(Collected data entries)

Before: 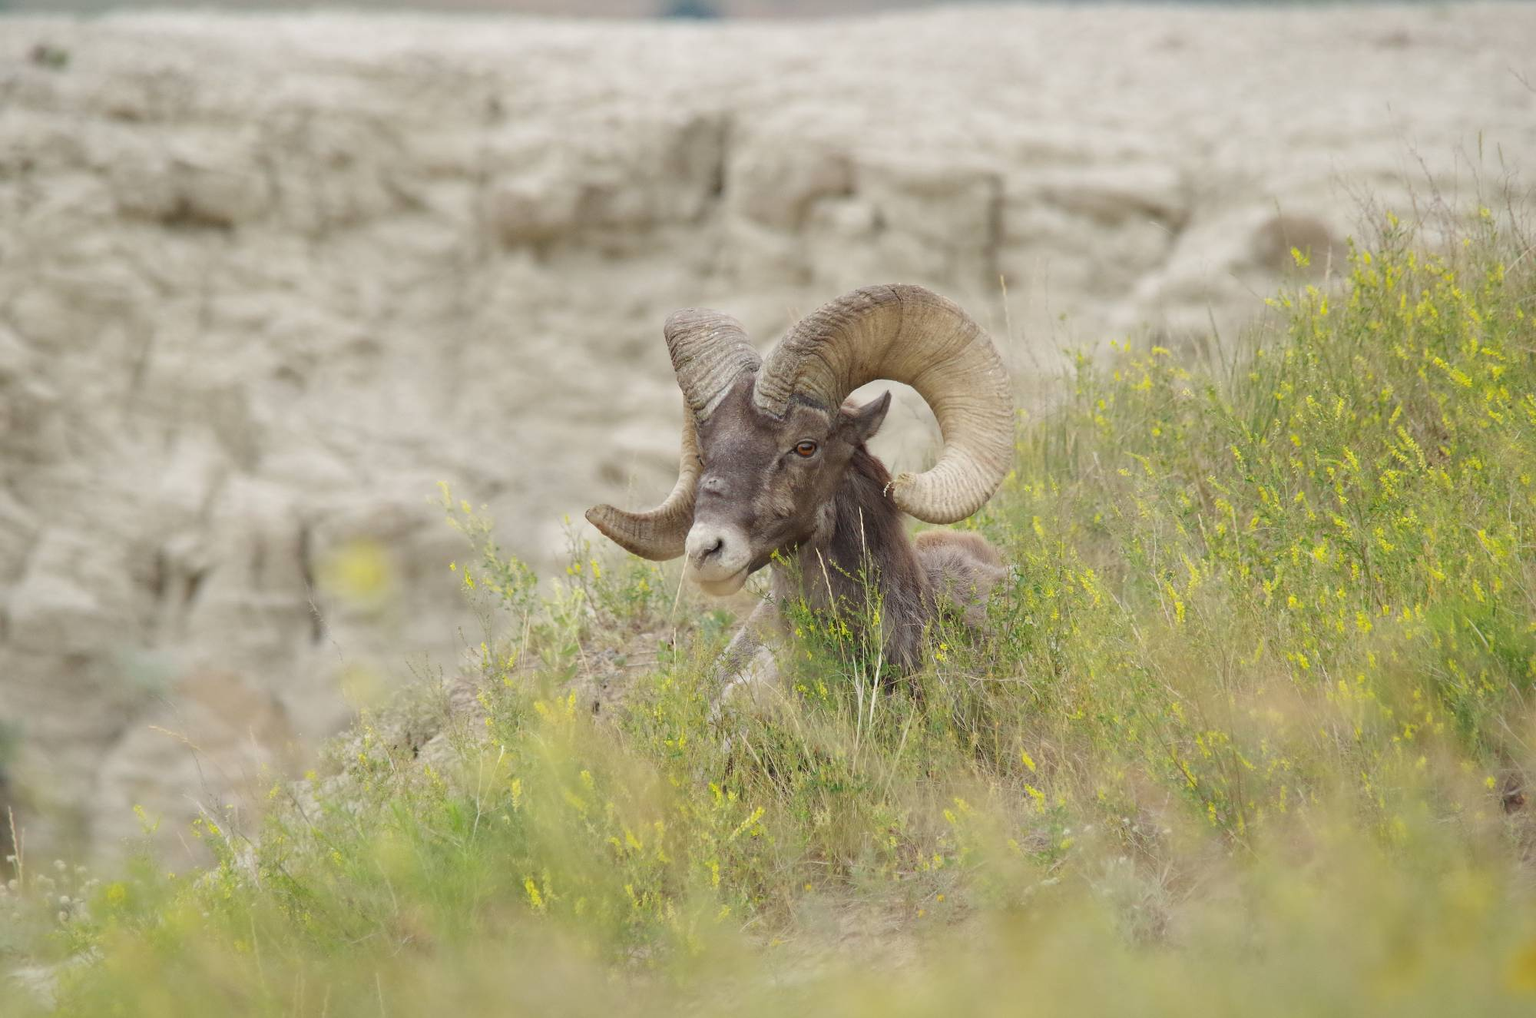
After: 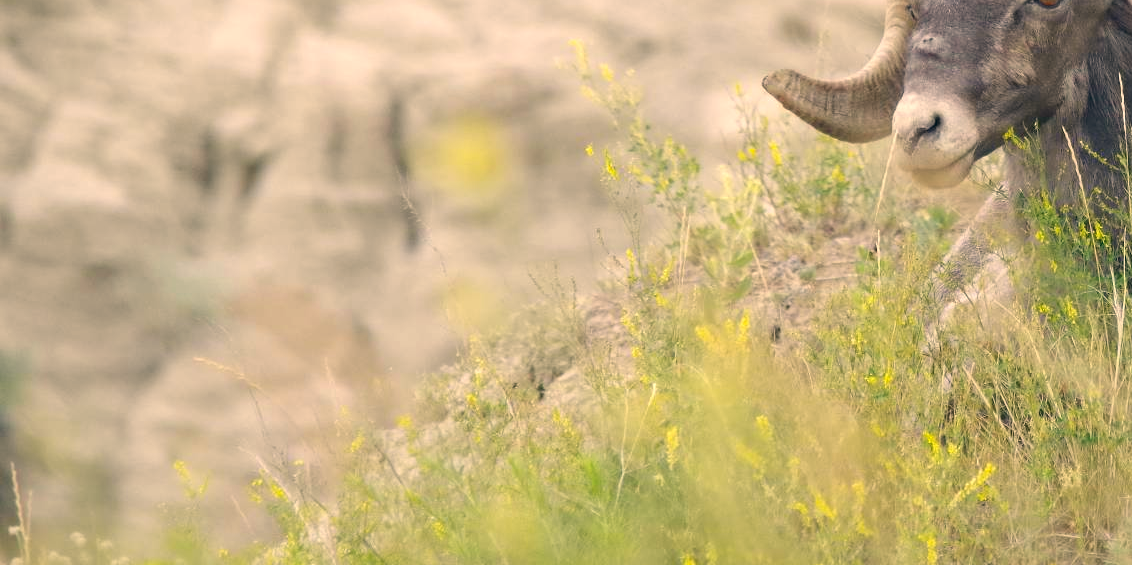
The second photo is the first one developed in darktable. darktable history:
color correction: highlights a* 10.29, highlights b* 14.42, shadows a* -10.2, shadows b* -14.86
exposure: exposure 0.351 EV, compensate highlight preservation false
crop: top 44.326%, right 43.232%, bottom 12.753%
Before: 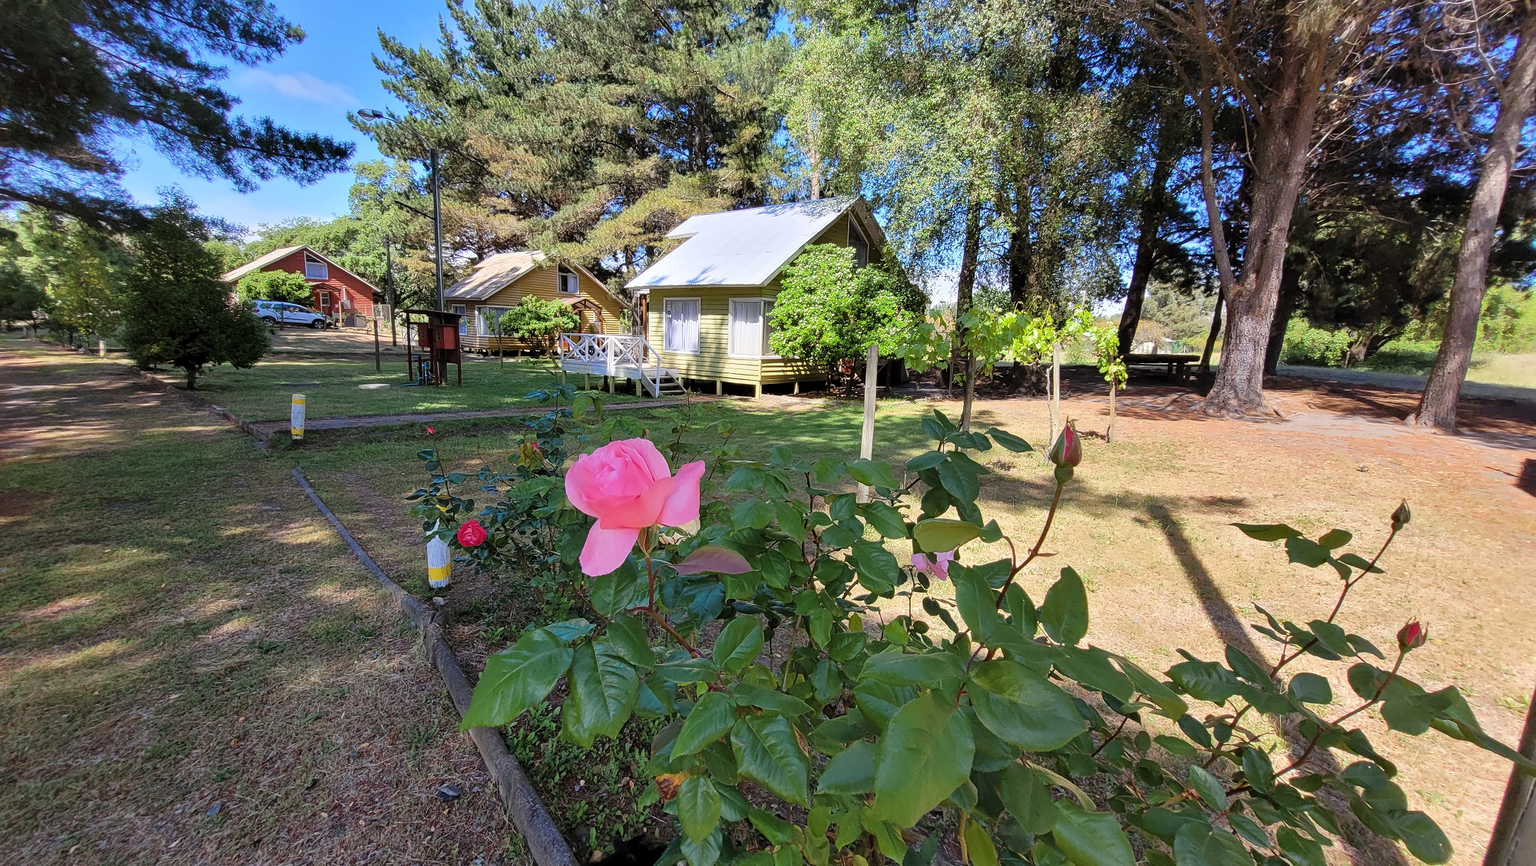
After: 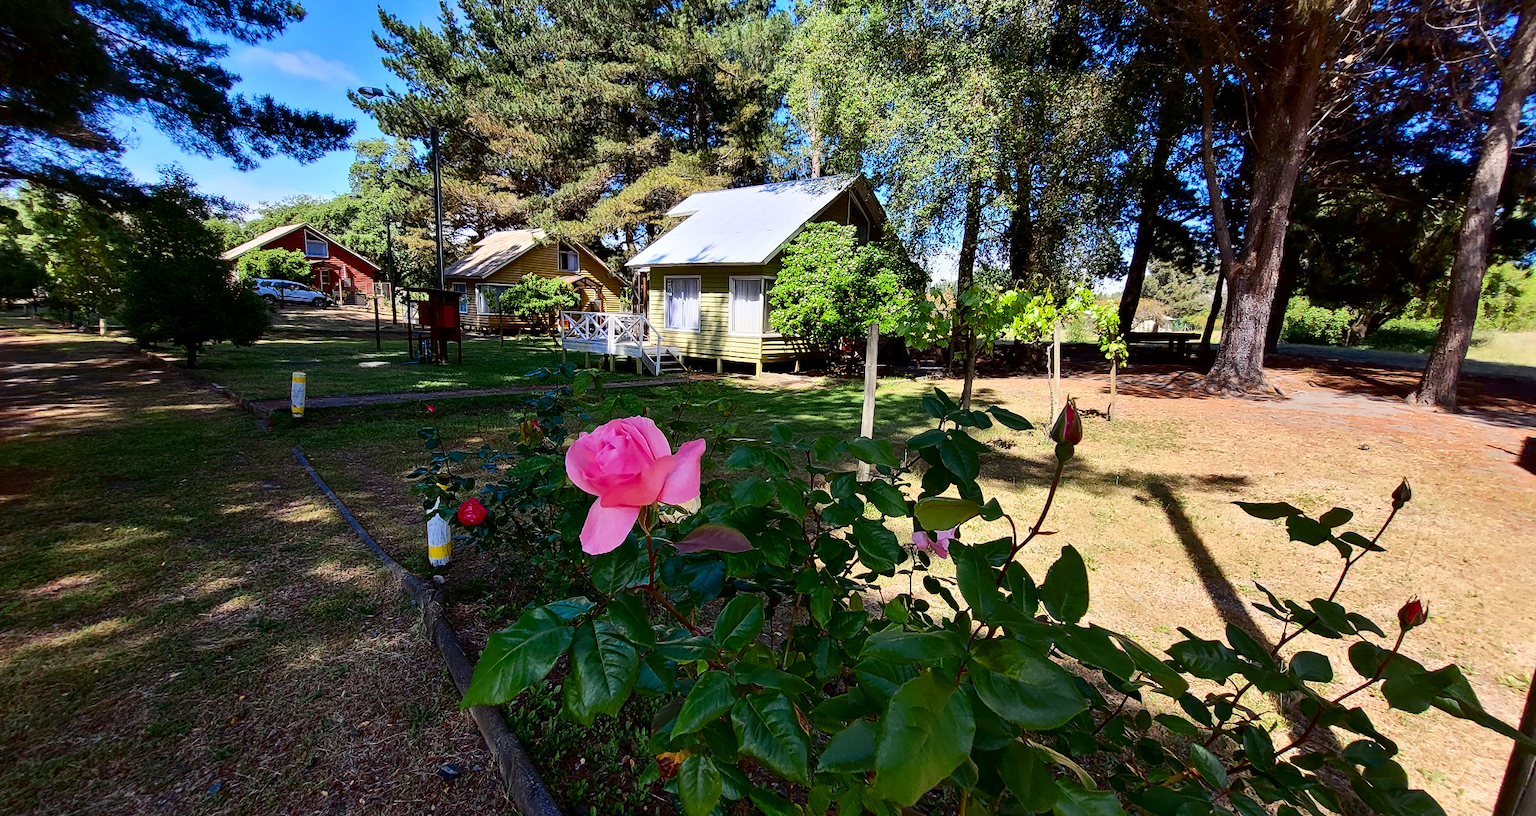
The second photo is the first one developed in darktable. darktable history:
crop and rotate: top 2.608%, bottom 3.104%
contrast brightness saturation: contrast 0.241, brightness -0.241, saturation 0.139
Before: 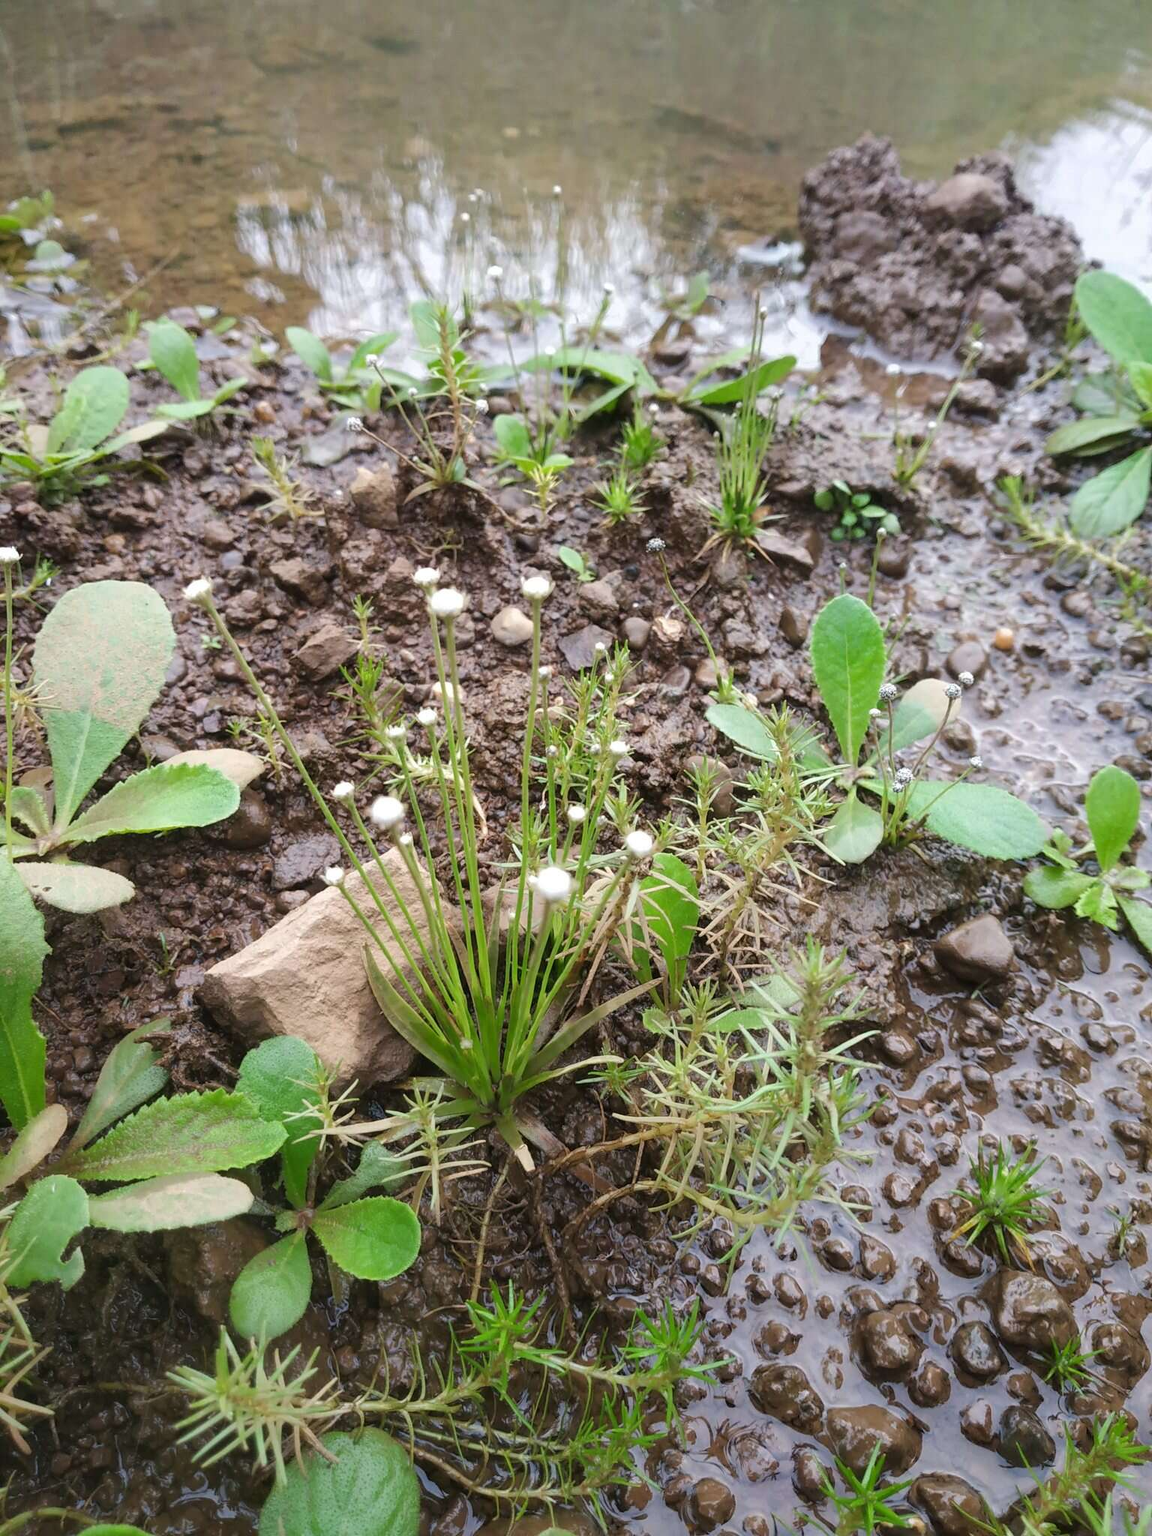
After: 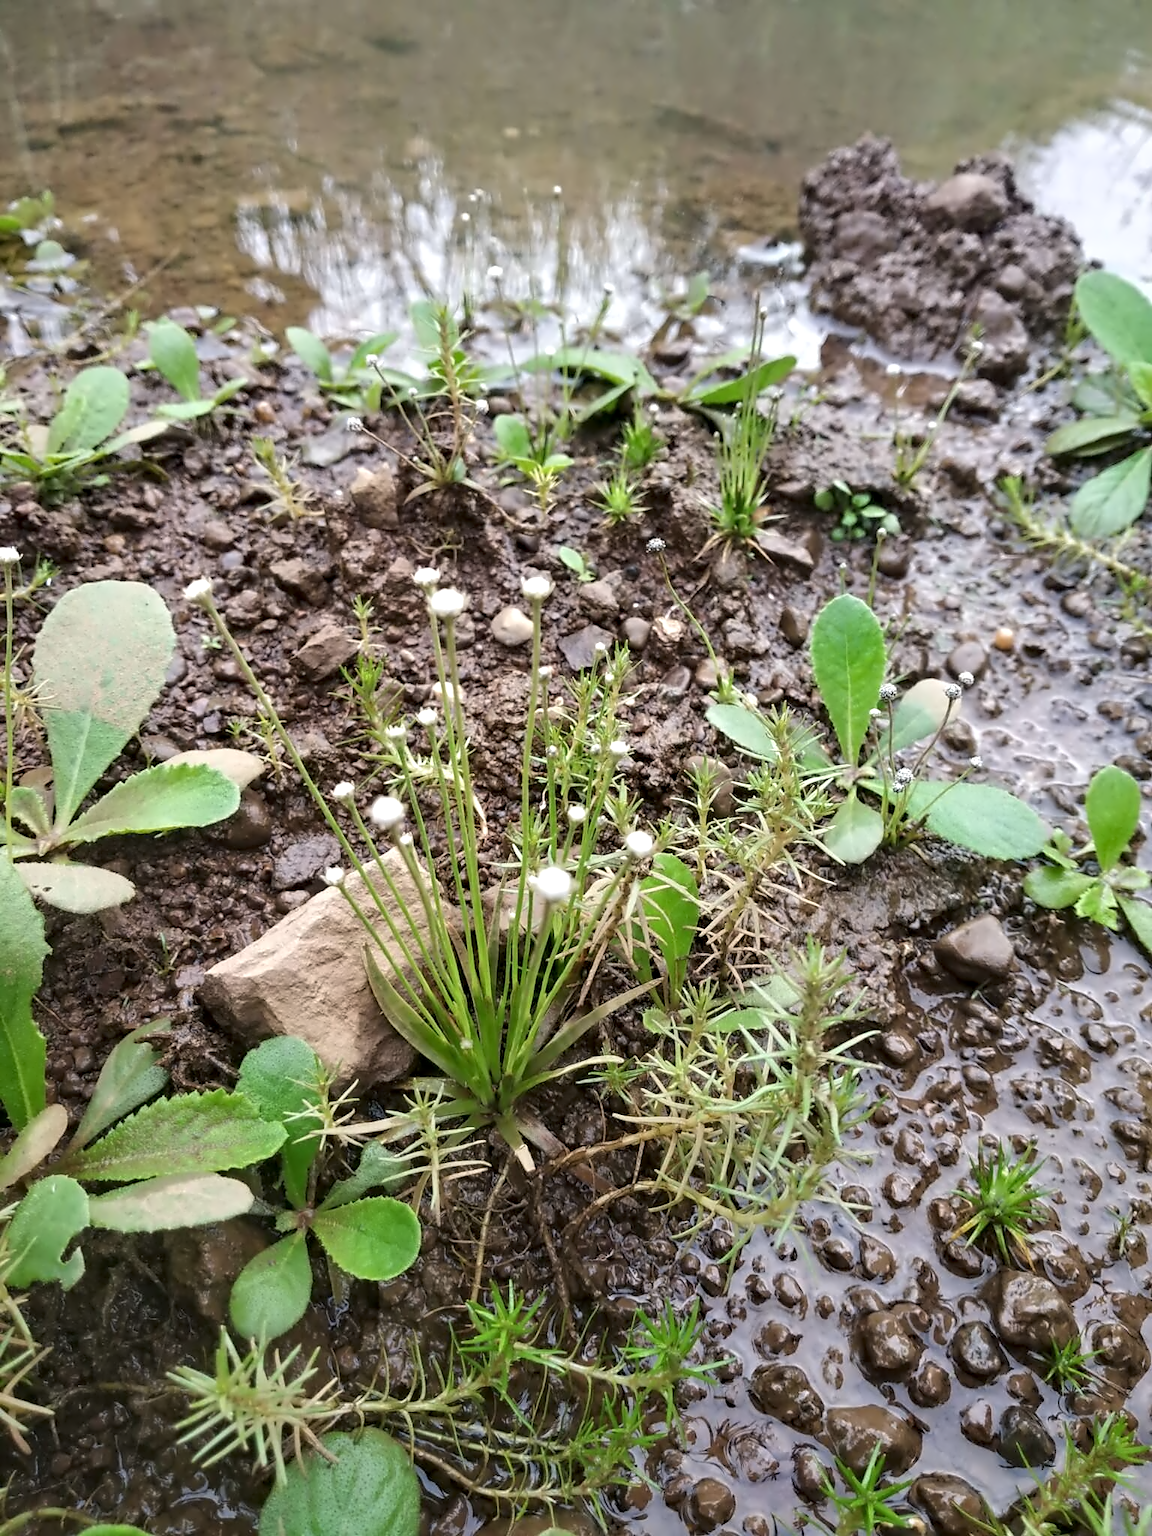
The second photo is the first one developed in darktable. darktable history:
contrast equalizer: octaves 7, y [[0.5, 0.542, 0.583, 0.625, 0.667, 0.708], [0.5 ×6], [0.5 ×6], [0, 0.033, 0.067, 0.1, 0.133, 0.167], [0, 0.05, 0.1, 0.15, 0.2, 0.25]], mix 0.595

AIM OF THE TASK —
Output the lines above as a JSON array of strings, one string per line, with blank lines skipped. Leave the pictures out.

RESULT FOR THIS TASK —
[
  "Before: ",
  "After: ",
  "The second photo is the first one developed in darktable. darktable history:",
  "color correction: highlights a* 10.29, highlights b* 14.42, shadows a* -10.2, shadows b* -14.86",
  "exposure: exposure 0.351 EV, compensate highlight preservation false",
  "crop: top 44.326%, right 43.232%, bottom 12.753%",
  "Before: ",
  "After: ",
  "The second photo is the first one developed in darktable. darktable history:",
  "crop and rotate: top 2.608%, bottom 3.104%",
  "contrast brightness saturation: contrast 0.241, brightness -0.241, saturation 0.139",
  "Before: ",
  "After: ",
  "The second photo is the first one developed in darktable. darktable history:",
  "contrast equalizer: octaves 7, y [[0.5, 0.542, 0.583, 0.625, 0.667, 0.708], [0.5 ×6], [0.5 ×6], [0, 0.033, 0.067, 0.1, 0.133, 0.167], [0, 0.05, 0.1, 0.15, 0.2, 0.25]], mix 0.595"
]